As Washington debates immigration reform, a New York federal court has addressed an issue that presents itself with increasing frequency: whether undocumented workers can seek back pay and reinstatement when they are improperly terminated for participating in protected labor activities. The Second Circuit has held that undocumented workers cannot recover back pay, but it left unresolved the critical question of whether they can seek reinstatement.

In Palma, et al. v. NLRB, a group of undocumented workers alleged that they were discharged in 2003 in retaliation for their complaints about hostile and abusive workplace conduct. They argued that their complaints amounted to concerted activity protected by the National Labor Relations Act, and they sought, among other things, back pay and reinstatement. The employer argued that undocumented employees cannot, regardless of the impropriety of their discharge, recover back pay. In a 2011 decision reversing the holding of an administrative law judge, the National Labor Relations Board adopted the employer’s position and denied relief.

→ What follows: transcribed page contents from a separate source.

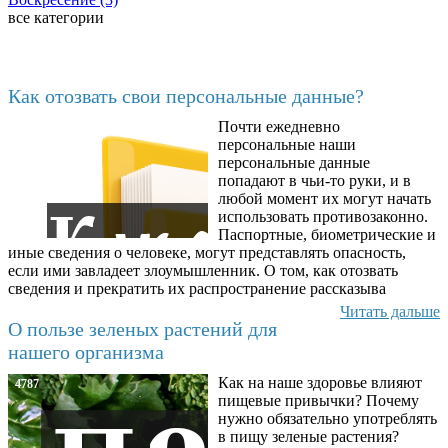
все категории
Последние добавленные
Как отозвать свои персональные данные?
Почти ежедневно
6602
персональные наши
персональные данные
попадают в чьи-то руки, и в
любой момент их могут начать
использовать противозаконно.
Паспортные, биометрические и
иные сведения о человеке, могут представлять опасность,
если ими завладеет злоумышленник. О том, как отозвать
сведения и прекратить их распространение рассказыва
Читать дальше
О пользе зеленых растений для
нашего организма
Как на наше здоровье влияют
4787
пищевые привычки? Почему
нужно обязательно употреблять
в пищу зеленые растения?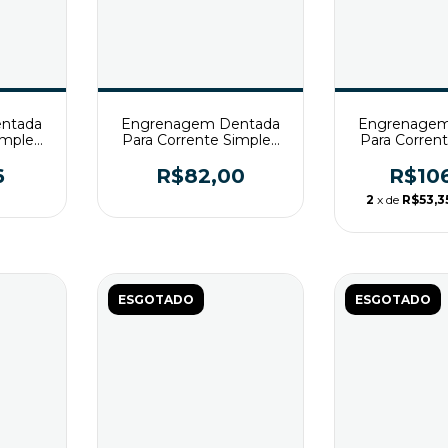
ntada
Engrenagem Dentada
Engrenagem
imples
Para Corrente Simples
Para Corren
T2
ASA60 Z24 T2
ASA60 Z
6
R$82,00
R$10
2
x de
R$53,3
ESGOTADO
ESGOTADO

The Second Circuit agreed with the NLRB and rejected the workers’ back pay request. Specifically, the court concluded that awarding back pay to undocumented workers would effectively condone a violation of federal immigration law and encourage future violations.  Nevertheless, it remanded the case to the NLRB to reconsider whether reinstatement is an appropriate remedy under the circumstances. Significantly, it suggested that an award of reinstatement, “conditioned upon [the employees’] presentation [of] compliant documentation to show that they are lawfully present in, and authorized to work in, the United States,” might be permissible. The NLRB is expected to render a decision concerning reinstatement in the coming weeks.

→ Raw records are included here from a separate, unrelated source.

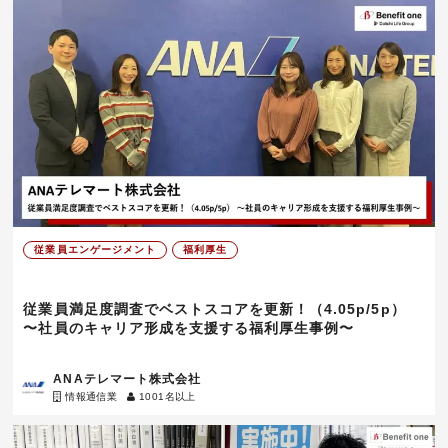
従業員エンゲージメント
福利厚生
従業員満足度調査でベストスコアを更新！（4.05p/5p）
〜社員のキャリア形成を支援する福利厚生事例〜
ANAテレマート株式会社
情報通信業
1001名以上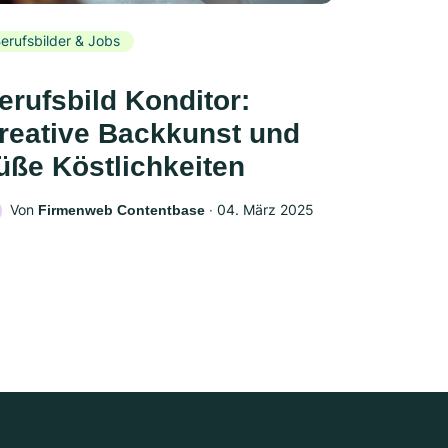
erufsbilder & Jobs
erufsbild Konditor:
reative Backkunst und
üße Köstlichkeiten
Von
‧
04. März 2025
Firmenweb Contentbase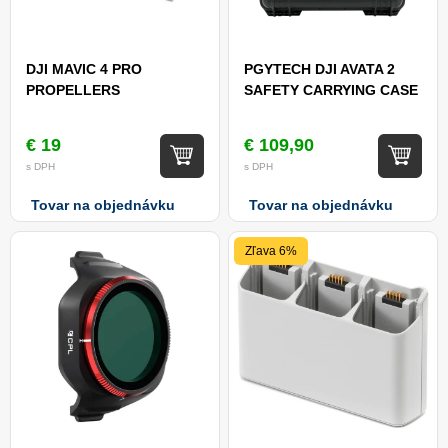
DJI MAVIC 4 PRO
PGYTECH DJI AVATA 2
PROPELLERS
SAFETY CARRYING CASE
€ 19
€ 109,90
s DPH
s DPH
Tovar na objednávku
Tovar na objednávku
Zľava 6%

How Does This Affect My Company?

The Second Circuit’s decision is a mixed result for employers. On the one hand, the ruling is certainly a victory insofar as the court held that undocumented workers cannot recover back pay. On the other, the remand is somewhat disconcerting. Moreover, irrespective of the decision, hiring and employing undocumented workers still entails a number of risks, including potential I‑9 and other immigration-related violations.  Although they may be barred from recovering back pay, undocumented workers are still entitled under New York law to collect workers’ compensation benefits, and are protected by both federal and state wage and hour laws. For now, employers should review with counsel their policies and practices concerning the employment of foreign and, if applicable, undocumented workers. The goal for all employers should be to avoid such litigation in the first place.